Instructions to follow: Extend the passage below on how insurers are adapting to changing customer expectations, picking up right after its final sentence.

Document excerpt:

While insurance’s traditional products have always been pivotal in creating peace of mind for the customer — new and expanding risks require new ideas and approaches. Market dynamics, and the evolving needs and expectations of insurance buyers (particularly the younger generation) encourage insurers to break free from traditional operational and technology constraints. The new customer judges the insurance experience on an entirely different scale.
The rise of individualization and personalization is rewriting the customer experience and the insurance process: from the products offered and their pricing and underwriting, to the channels recommended, and to the services provided. Customers are seeking simple, humanized experiences that demand a shift from product-centric to customer-centric design and implementation.
Risk Management and Risk Resilience
The old adage of “control what you can control” is now front and center for insurers as they look at new risk management strategies as a crucial component of their underwriting and customer service strategy. They are increasingly focusing their time and resources on how they can better assess risk and prevent losses to improve underwriting profitability and customer experiences.
Today’s increased risk, market environment, and pressure on profitability demand a greater focus on preventable losses and better outcomes. Insurers must focus on underwriting profitability, proactive risk mitigation to minimize or eliminate claims, and enhanced customer experiences.
Resilience is essential to living in a world filled with change and uncertainty. It will give insurers and insureds the ability to avoid or minimize risk and decrease the stress of recovery. Building resilience into insurance will make it more relevant to customers. Resilience deserves a seat at the discussion over customer experience. Leading insurers will leverage technology such as IoT devices, smartwatches, and value-added services to assess and monitor risk, with the goal to proactively respond, to avoid or minimize the risk through value-added services. Not only will customers embrace this, but insurers will create new revenue streams that provide customer value, enhancing loyalty and trust.
Channels–Multi-Channels Meeting Customers on their Terms
In the traditional distribution model, insurers fight for share of mind, so customers think of them when they need insurance. Many large insurers spend hundreds of millions of dollars on advertising and others spend significant dollars in the traditional agent/broker channel, to keep them “top of mind” when insurance is being considered.
With the increasing competitive challenges to attract and retain customers, insurers must develop and utilize a broader distribution ecosystem that engages customers when and how they want … putting the customer first.

Available data:
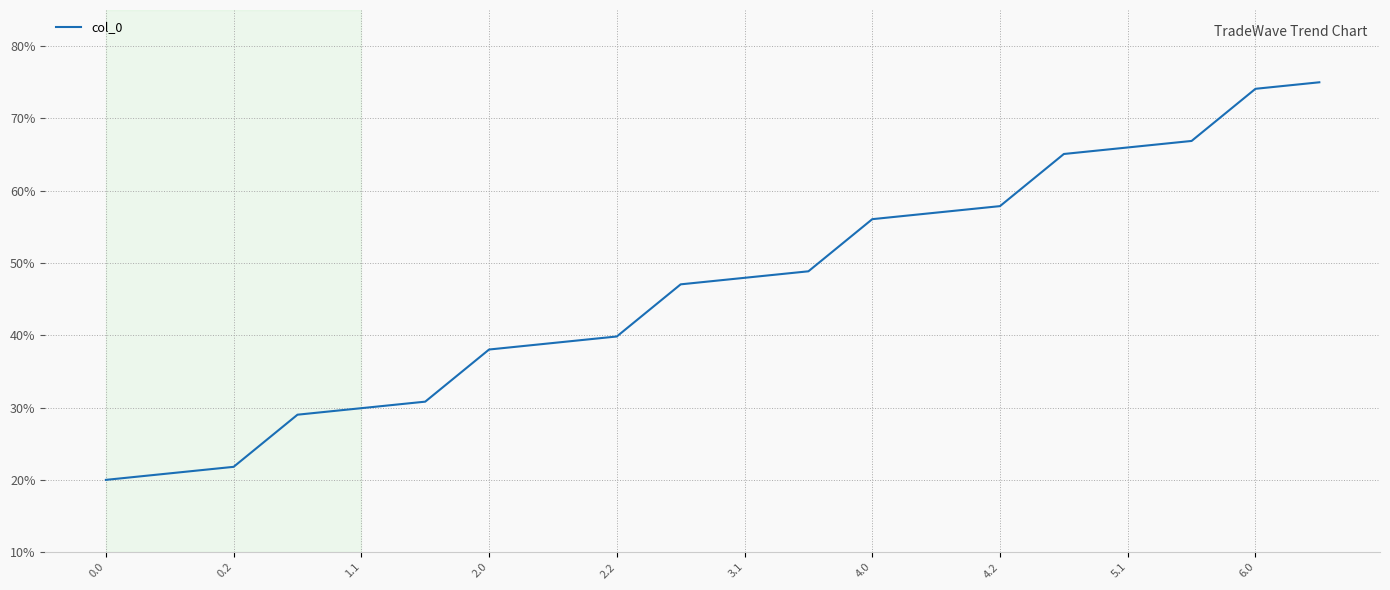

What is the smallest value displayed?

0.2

Written answer:
Today’s interconnected world requires insurance to play across a broad distribution spectrum of channel options, expanding reach to customers when, where, and with whom they want to buy insurance. These options form a distribution ecosystem that expands reach, but requires a partnership approach, particularly for embedded channels. Embedded insurance completely changes this paradigm. With it, insurance is no longer sold, because it is bought as a part of something else.
Today’s buyers do not necessarily associate with traditional channels and will look to buy insurance through other channels or entities, as we have highlighted in our annual consumer and SMB research. In addition, buyers have other trusted and loyal relationships with entities like Gig Economy groups, health, and fitness organizations, large retailers, auto manufacturers, big tech, and more, demonstrating that partnerships and embedded insurance make sense.
Technology Investment Accelerates
Technology provides a foundation to adapt, innovate and deliver at speed to execute on strategy and market shifts. The rising importance and adoption of platform technologies, APIs, microservices, digital capabilities, new/non-traditional data sources, and advanced analytics capabilities are now crucial to growth, profitability, customer engagement, channel reach, and workforce change.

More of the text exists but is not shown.